Press Archive

National Science Foundation Sites Awarded 34 Million Hours of Supercomputing Time

Published 05/03/2005

Every three months, a committee of computational scientists from across the country reviews requests for, and awards time at, NSF-supported supercomputing centers. At its recent meeting, 34 million hours of computing time were awarded to 90 projects.
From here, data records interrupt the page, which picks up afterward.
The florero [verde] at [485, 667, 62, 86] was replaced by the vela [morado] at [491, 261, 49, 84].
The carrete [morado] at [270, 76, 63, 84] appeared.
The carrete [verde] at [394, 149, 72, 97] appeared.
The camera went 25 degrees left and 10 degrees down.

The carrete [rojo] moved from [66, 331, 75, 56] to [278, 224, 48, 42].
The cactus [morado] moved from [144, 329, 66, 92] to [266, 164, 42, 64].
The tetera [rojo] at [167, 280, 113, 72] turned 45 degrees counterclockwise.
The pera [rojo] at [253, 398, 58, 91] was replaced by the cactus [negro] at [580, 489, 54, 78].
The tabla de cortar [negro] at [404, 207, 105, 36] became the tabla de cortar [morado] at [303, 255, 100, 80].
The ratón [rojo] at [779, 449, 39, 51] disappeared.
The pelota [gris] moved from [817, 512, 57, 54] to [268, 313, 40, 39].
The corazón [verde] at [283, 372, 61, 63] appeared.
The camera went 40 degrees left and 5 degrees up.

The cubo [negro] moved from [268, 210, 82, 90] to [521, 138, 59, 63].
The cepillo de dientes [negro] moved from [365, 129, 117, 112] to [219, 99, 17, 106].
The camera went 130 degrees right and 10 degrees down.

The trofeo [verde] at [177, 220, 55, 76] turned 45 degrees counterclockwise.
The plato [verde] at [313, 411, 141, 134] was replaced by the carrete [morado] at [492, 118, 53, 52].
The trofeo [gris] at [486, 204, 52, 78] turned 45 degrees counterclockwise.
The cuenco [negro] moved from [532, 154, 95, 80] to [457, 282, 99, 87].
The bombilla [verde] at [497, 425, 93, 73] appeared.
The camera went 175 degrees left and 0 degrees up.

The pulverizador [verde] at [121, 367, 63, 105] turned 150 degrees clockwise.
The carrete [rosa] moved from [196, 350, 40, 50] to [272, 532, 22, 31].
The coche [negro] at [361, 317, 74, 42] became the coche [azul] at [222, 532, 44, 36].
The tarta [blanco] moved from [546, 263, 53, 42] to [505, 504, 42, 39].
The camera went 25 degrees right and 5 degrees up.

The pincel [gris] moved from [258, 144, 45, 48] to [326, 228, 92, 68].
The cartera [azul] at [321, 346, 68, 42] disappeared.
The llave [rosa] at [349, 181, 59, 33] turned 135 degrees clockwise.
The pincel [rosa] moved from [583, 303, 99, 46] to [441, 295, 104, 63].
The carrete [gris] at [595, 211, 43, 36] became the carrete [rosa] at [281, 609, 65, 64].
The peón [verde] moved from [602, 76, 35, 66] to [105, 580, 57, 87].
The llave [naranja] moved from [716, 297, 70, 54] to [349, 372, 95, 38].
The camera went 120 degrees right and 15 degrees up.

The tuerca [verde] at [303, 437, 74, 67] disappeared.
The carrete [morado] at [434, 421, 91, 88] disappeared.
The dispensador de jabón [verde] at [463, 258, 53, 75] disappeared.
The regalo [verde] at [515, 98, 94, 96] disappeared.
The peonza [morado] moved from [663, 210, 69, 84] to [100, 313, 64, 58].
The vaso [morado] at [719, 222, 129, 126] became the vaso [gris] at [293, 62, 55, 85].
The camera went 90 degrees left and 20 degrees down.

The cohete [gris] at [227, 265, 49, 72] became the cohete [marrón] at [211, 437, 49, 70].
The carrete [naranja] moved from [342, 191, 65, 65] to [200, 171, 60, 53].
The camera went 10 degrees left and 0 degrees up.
The work on these projects includes studying the birth of the universe, the ground movement from earthquakes, the functions of biological molecules, space weather, the structure of the sun and other fundamental questions in science and engineering.

The three largest allocations accounted for more than six million hours of time and six other projects received 1 million hours or more.

The 90 projects will use resources at the following NSF-supported sites: San Diego Supercomputer Center, the National Center for Supercomputing Applications and the Pittsburgh Supercomputing Center, along with six other TeraGrid partner sites: the Texas Advanced Computing Center at the University of Texas, Austin; the Center for Advanced Computing Research at Caltech; Argonne National Laboratory; Purdue University; Indiana University and Oak Ridge National Laboratory.

The NSF-supported computing allocations are part of NSF's 20-year history of providing the nation's academic community with the highest-performance computing resources and its commitment to advancing science and engineering. The NSF-supported sites make awards for computing time four times a year; any researcher at a U.S. academic or non-profit research institution is eligible. For allocations information, see www.paci.org.